Dr. Rick Hinshaw answered from his position at the patient’s head. “Just got the tube in and hooked him up to positive pressure.” The rhythmic chuff of the machine pumping oxygenated air into the patient’s lungs underscored the statement. “Now I’m about to put in a second IV with a large bore needle.”
“Blood status?” Ben asked.
“A cross-match is going for six units,” the head emergency room nurse said.
Dr. Carl Rosser, the ER doctor, looked at Ben. “What would you like to do until that’s ready?”
Ben’s gaze never strayed from the man on the gurney. “More O negative blood.”
Dr. Rosser gave the order to a nurse. Then he took a penlight from the breast pocket of his white coat and shined it into the man’s eyes. He ran his gloved fingers over the patient’s bloody skull. “I’m pretty sure he has a depressed skull fracture, and it looks like his pupil’s blown on that side.”
Ben spared a moment to glance at the patient. “We need a neurosurgeon stat. See if you can get one here ASAP.”
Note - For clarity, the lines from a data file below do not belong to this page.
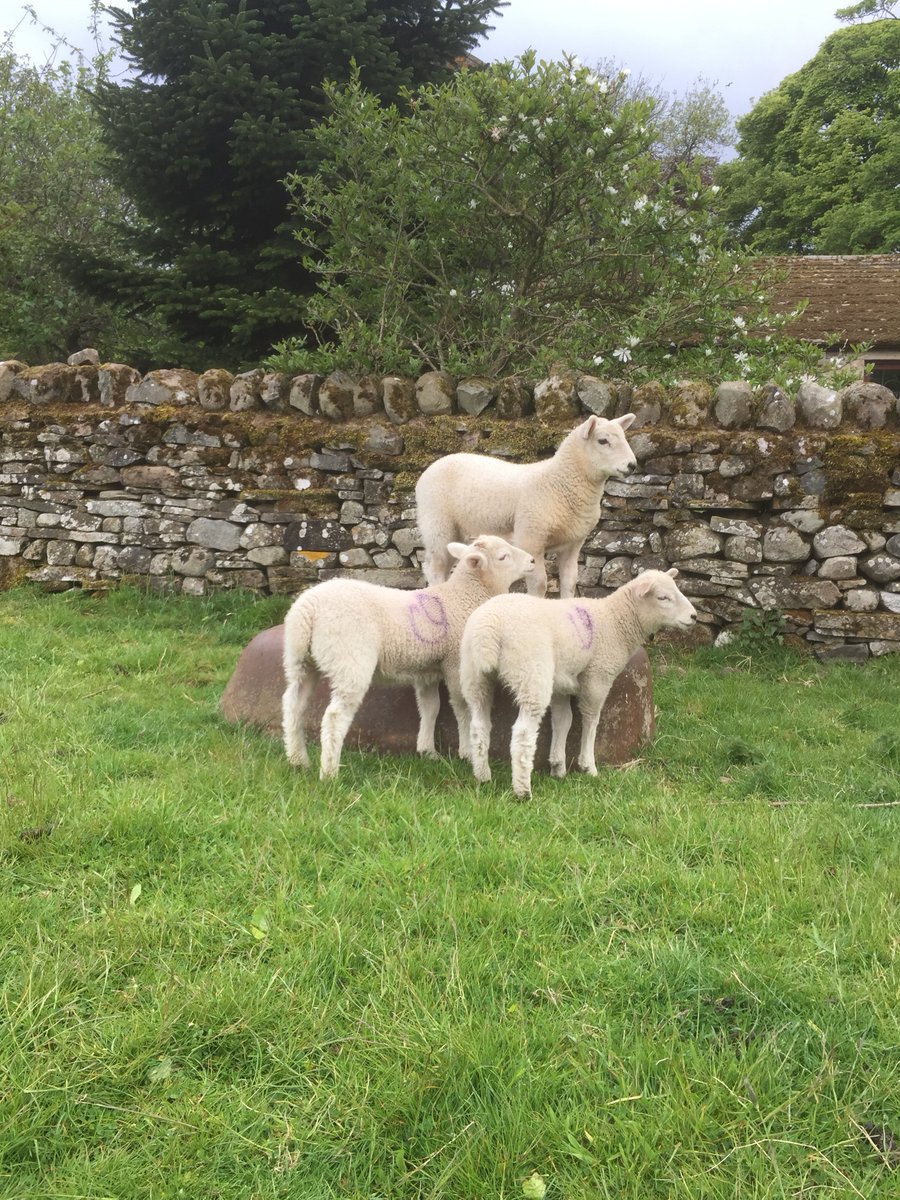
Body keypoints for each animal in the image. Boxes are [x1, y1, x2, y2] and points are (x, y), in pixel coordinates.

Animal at [282, 535, 535, 779]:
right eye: (503, 556)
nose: (533, 560)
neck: (463, 597)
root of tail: (308, 608)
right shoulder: (455, 664)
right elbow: (462, 708)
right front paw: (466, 752)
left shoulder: (426, 671)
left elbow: (430, 707)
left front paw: (427, 751)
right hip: (349, 660)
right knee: (334, 717)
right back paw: (329, 774)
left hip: (300, 661)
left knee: (294, 704)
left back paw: (298, 761)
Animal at [415, 413, 638, 598]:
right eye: (603, 440)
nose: (632, 465)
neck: (559, 482)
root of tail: (434, 465)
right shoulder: (531, 538)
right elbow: (539, 583)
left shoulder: (573, 543)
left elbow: (570, 582)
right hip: (437, 525)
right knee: (434, 568)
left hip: (456, 531)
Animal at [460, 568, 697, 798]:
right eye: (663, 597)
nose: (694, 616)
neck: (616, 621)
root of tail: (490, 629)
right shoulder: (597, 678)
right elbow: (591, 720)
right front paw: (588, 766)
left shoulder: (561, 684)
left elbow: (563, 720)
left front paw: (558, 766)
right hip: (531, 674)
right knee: (523, 734)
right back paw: (523, 791)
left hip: (475, 676)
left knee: (479, 725)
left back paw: (483, 776)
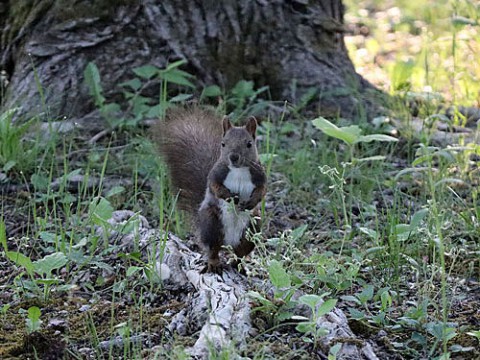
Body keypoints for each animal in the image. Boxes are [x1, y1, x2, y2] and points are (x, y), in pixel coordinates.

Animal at [153, 107, 266, 272]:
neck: (238, 170)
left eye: (249, 144)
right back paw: (214, 264)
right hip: (211, 223)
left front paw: (251, 202)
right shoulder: (215, 175)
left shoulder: (260, 175)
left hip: (252, 227)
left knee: (240, 252)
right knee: (213, 248)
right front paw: (231, 197)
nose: (233, 157)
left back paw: (240, 265)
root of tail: (229, 242)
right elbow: (215, 187)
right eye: (223, 143)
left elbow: (262, 190)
With a nod, another nurse turned from the group gathered around the gurney and headed for the phone.
Ben turned back to his work and put his stethoscope on the patient’s abdomen, then percussed the area with his fingers. “He’s most likely got free air under the diaphragm. I’ll need a film to confirm it, but that can wait. A ruptured bowel is probably the least of his problems.”
For maybe an hour, possibly more, the doctors and the nurses assisting them worked to save the man’s life. But at last a sad look painted Ben’s countenance. He shook his head and looked at the two other doctors gathered around the gurney—first at Rosser, then at Hinshaw. They grudgingly nodded their agreement with the decision everyone had worked so hard to prevent. “That’s it,” Ben said. “He’s gone.”
Ben’s shirt was plastered to his body with sweat. He felt weak. He held out his hands and saw the fine tremor there, the effect of adrenaline pouring into his body. He took a deep breath and tried to shut down for a moment, but his mind wouldn’t leave the problem. Had he done all he could? Was there something more?
And then, as he’d done countless nights in the months since Lawton Harrison died in the ER, Ben awoke suddenly from the nightmare. Sometimes he screamed, sometimes not. This time his dream ended in a silence that was somehow more terrible than any noise he could utter.